---------- Dataset records

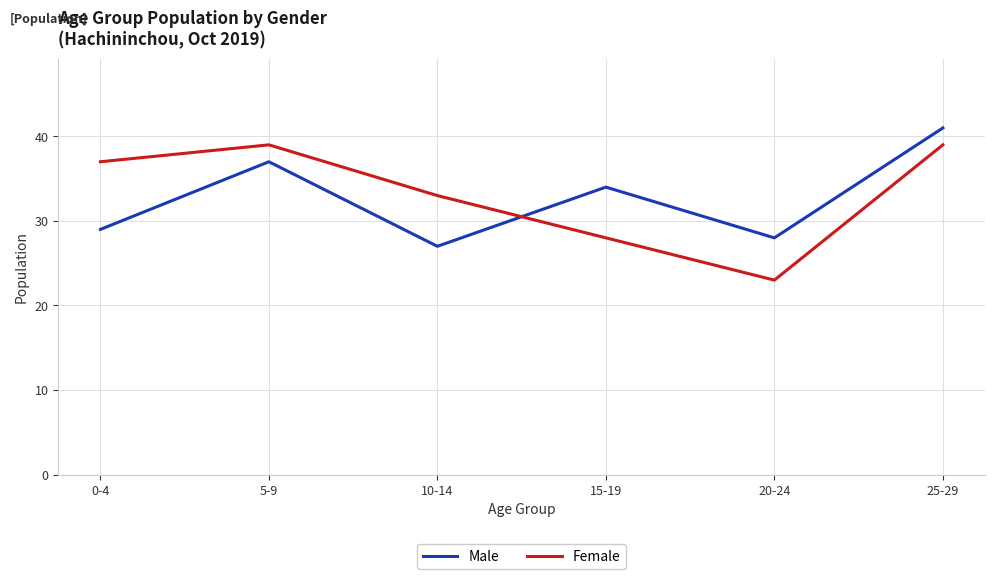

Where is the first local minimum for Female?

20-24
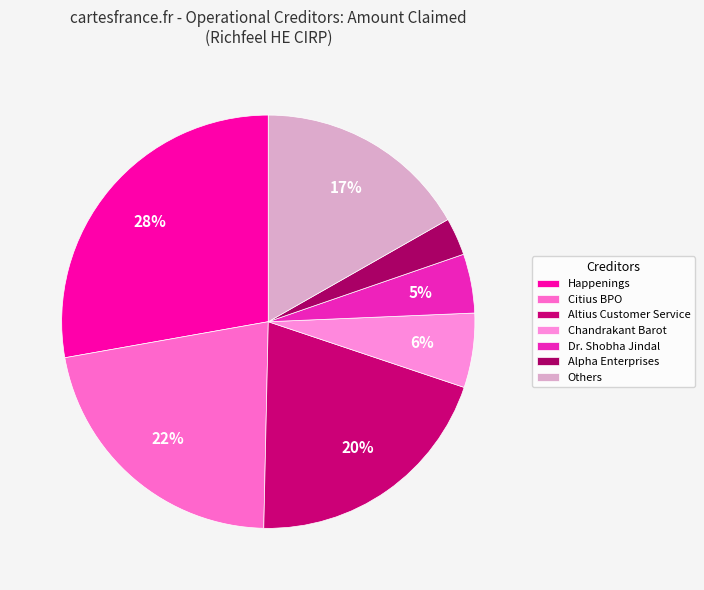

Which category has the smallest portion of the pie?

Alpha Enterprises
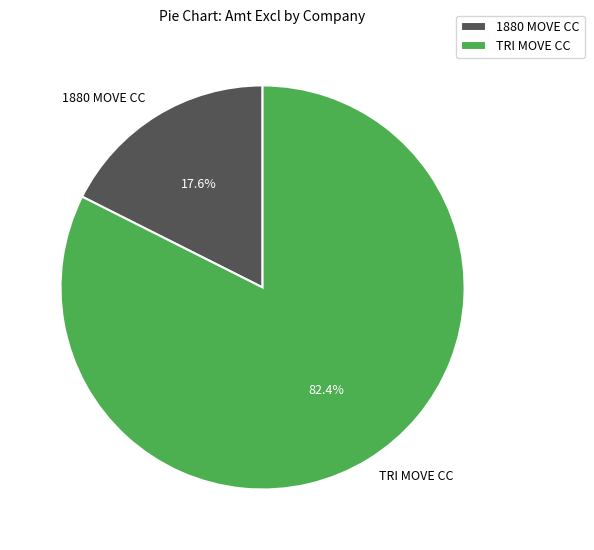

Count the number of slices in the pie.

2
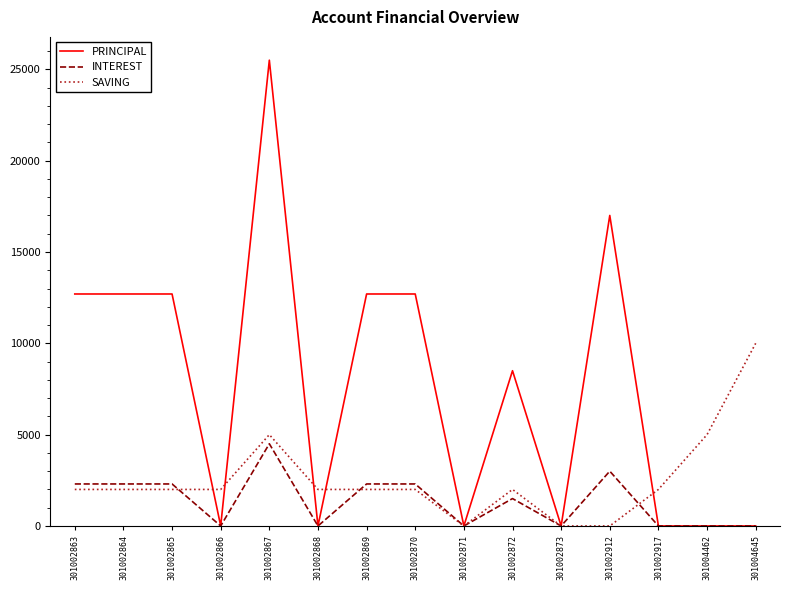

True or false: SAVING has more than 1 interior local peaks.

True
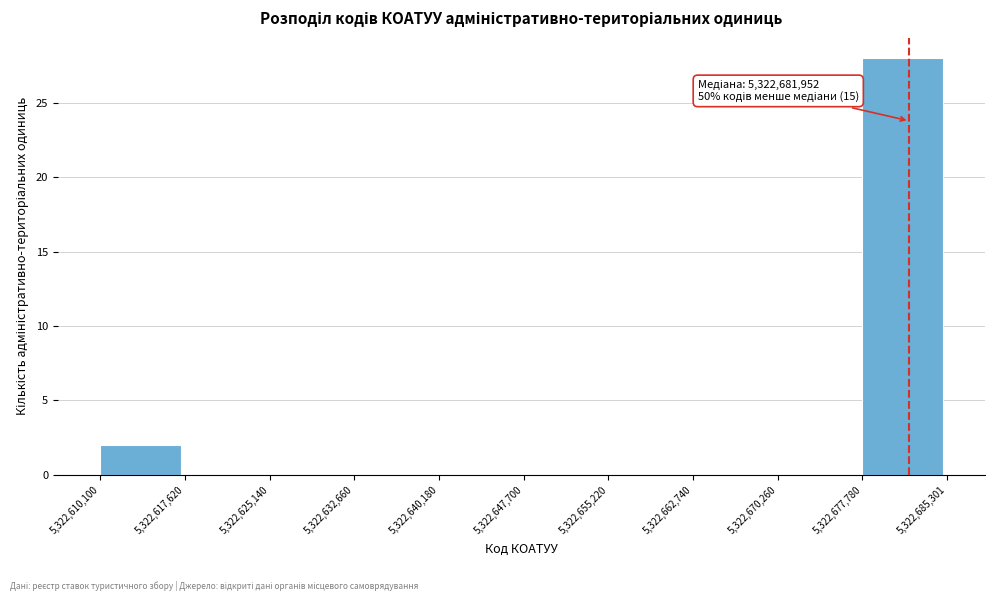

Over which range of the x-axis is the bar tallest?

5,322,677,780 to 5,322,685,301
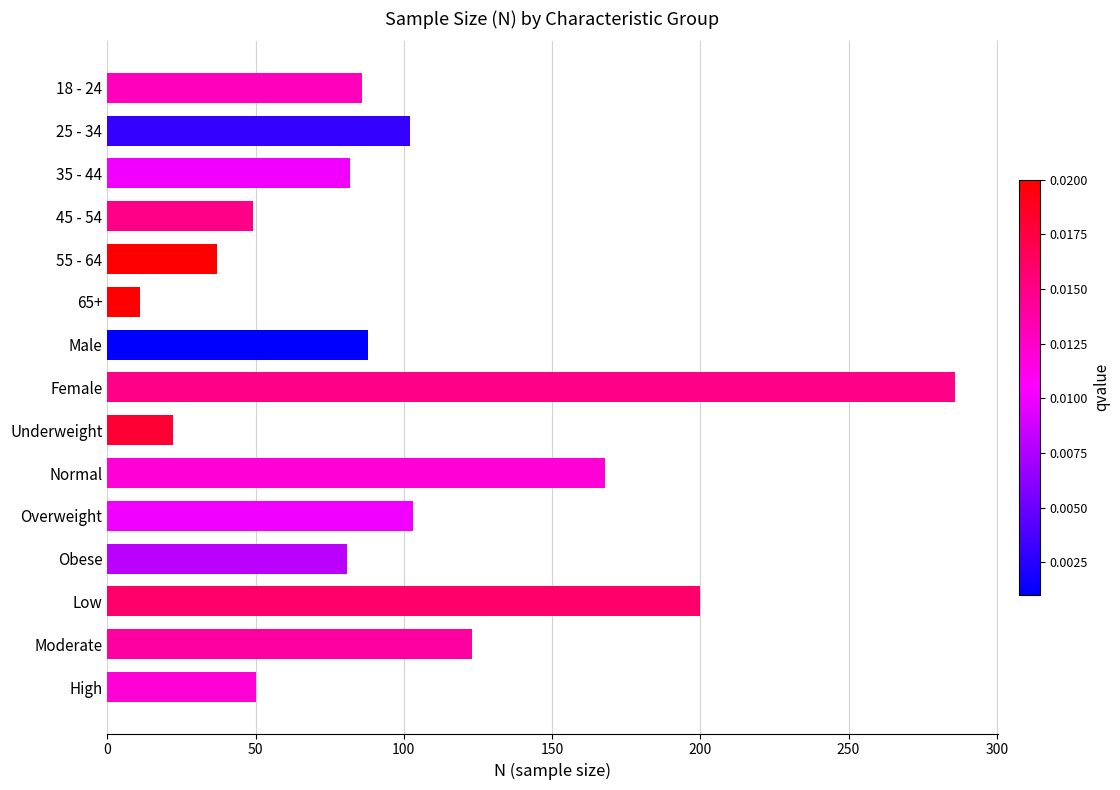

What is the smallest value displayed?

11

--------------------

## Assignment
Turn the records above into a JSON list of strings, one string per line, with blank lines and the pictures left out.

## Output of the exercise
[
  "Where is the first local minimum for Female?",
  "20-24",
  "Which category has the smallest portion of the pie?",
  "Alpha Enterprises",
  "Count the number of slices in the pie.",
  "2",
  "True or false: SAVING has more than 1 interior local peaks.",
  "True",
  "Over which range of the x-axis is the bar tallest?",
  "5,322,677,780 to 5,322,685,301",
  "What is the smallest value displayed?",
  "11"
]